L’incident de dimanche dernier n’est ni bénin, ni très grave, il est plutôt riche de données…révoltantes. Nous nous emploierons, ici, à apprécier les choses en nous basant sur le constat pur et simple.
Un: si l’on excepte la tragédie de Bab Souika (1991, en réaction contre l’incarcération de quelques islamistes), il n’y a jamais eu de tels agissements obscurantistes dans notre pays; durant les vingt-trois ans de règne du président déchu, tous ceux qui se réclamaient de quelque mouvement religieux s’étaient emmurés dans un silence total. De l’extérieur comme de l’intérieur du pays, ils n’ont jamais rien fait, ni pour ni contre le pouvoir en place. Si fondamentalistes et orthodoxes farouches qu’ils tentent aujourd’hui de nous le faire croire, ils sont restés deux décennies durant bouche cousue, incapables de bouger le moindre petit doigt.
Deux: la Tunisie –il faut qu’ils le sachent!– ne leur doit rien. Rien! Ce ne sont pas eux, les barbus, qui ont fait la Révolution; s’ils commencent à s’agiter aujourd’hui, c’est parce qu’ils ont trouvé un terrain favorable où l’Etat, avec tous ses appareils, n’est pas encore mis en place. C’est comme un enfant qui, en l’absence de ses parents, tente de faire la leçon à son petit frère. Une leçon stupide, s’il faut préciser.
Trois: il semble que les Salafistes aient demandé un visa (pour leur parti) qu’ils se seraient vu refuser. Et alors, ils se rabattent, avec des bâtons, sur le petit peuple aux mains nues pour se venger. C’est la petitesse d’esprit poussée à son extrême.
Quatre: on voudrait bien qu’un jour tous ces barbus nous donnent une leçon sur la religion musulmane (sans violence, évidemment), car il y a fort à parier qu’ils ne connaissent rien de notre religion. Mme Olfa Youssef a demandé publiquement un jour sur un des quotidiens de Tunis un débat en direct à la télé pour discuter de certains thèmes liés à la religion: pas un seul de tous ces barbus n’a eu le courage de répondre à son appel.
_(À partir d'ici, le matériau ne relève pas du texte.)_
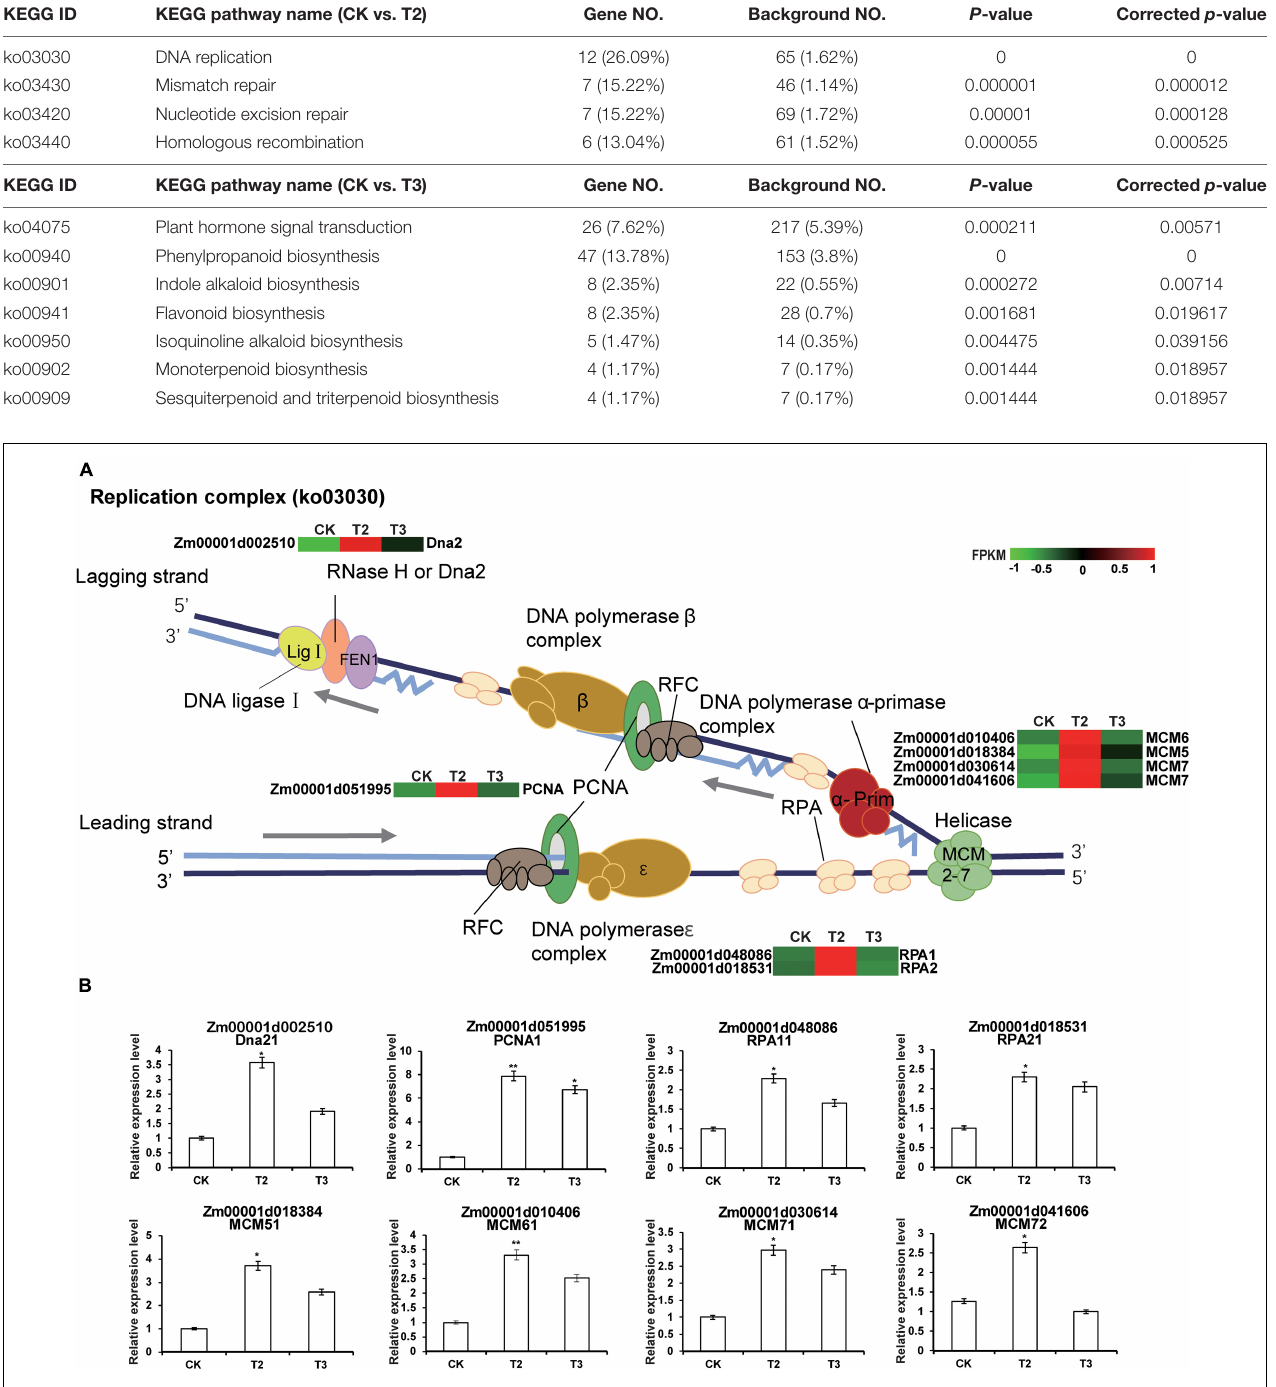
FIGURE 4 | Transcriptional changes of DEGs involved in the DNA replication process in maize seedlings. (A) The heatmap was constructed using the fragment per kilobase of transcript per million mapped reads (FPKM) using online heatmap software (https://www.omicshare.com/tools/Home/Soft/heatmap). For the heatmaps, the transition from green to red represents the expression levels from low to high abundance. (B) DEGs involved in the DNA replication process are verified by real-time quantitative reverse transcription PCR (qRT-PCR). The statistical significance was determined using SPSS 16.0 with a one-way analysis of Tukey’s test. * represents p ≤ 0.05; ** represents p ≤ 0.01. The x-axis represents Se application treatments (CK, T2, and T3), and the y-axis indicates the relative expression levels. Error bar shows the SEs of three biological replicates.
C’est tout dire.
Cinq: les agresseurs du cinéma AfricArt (et probablement d’autres encore) ne lisent pas, ne regardent pas, ne cherchent pas à apprécier les choses de près: ils agissent avec violence sans même vérifier s’ils sont dans le vrai ou le faux. Le film de Nadia Féni, qui a été la cause de cet incident, n’a rien d’antireligieux.
Six: à supposer que les artistes tunisiens soient des koffar, qui sont, eux les prétendus avocats de la religion, pour faire justice sur terre?!…. Dans la Sourate Al Ghachia, versets 21 et 22, s’adressant au Prophète Mouhammed –que le Salut et la Prière soient sur lui– Allah dit : «Rappelle! (tu es là pour) rappeler! (mais) tu n’es pas (là pour) t’imposer».
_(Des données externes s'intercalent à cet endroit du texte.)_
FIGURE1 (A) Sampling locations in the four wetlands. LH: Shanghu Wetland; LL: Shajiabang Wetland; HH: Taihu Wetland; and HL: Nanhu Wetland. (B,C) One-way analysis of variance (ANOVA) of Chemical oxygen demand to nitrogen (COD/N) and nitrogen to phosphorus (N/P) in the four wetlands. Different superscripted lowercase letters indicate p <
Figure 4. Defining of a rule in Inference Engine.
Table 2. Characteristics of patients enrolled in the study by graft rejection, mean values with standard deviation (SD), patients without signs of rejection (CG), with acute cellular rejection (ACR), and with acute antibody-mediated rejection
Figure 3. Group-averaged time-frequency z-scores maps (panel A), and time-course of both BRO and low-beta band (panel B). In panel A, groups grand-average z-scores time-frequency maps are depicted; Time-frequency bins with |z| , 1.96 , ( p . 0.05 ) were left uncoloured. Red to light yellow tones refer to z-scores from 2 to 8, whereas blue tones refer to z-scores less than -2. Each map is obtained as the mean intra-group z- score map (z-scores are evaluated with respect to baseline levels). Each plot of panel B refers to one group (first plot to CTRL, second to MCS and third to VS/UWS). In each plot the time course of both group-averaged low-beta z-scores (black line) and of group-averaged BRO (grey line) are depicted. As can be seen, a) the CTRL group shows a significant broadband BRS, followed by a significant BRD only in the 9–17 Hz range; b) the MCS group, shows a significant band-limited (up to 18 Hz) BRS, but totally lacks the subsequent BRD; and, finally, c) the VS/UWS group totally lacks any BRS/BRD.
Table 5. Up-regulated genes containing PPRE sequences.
Que nos lecteurs nous excusent pour cette traduction si elle est imparfaite, mais il était nécessaire de…rappeler, justement, ces versets, tant le texte coranique nous apprend la tolérance, non la violence et l’ignorance.
Sept: et malgré tout, l’incident de dimanche dernier est une très bonne chose. Nous savons au moins comment serait le pouvoir en Tunisie si jamais les barbus devaient remporter les élections. C’est le bâton qui nous attend!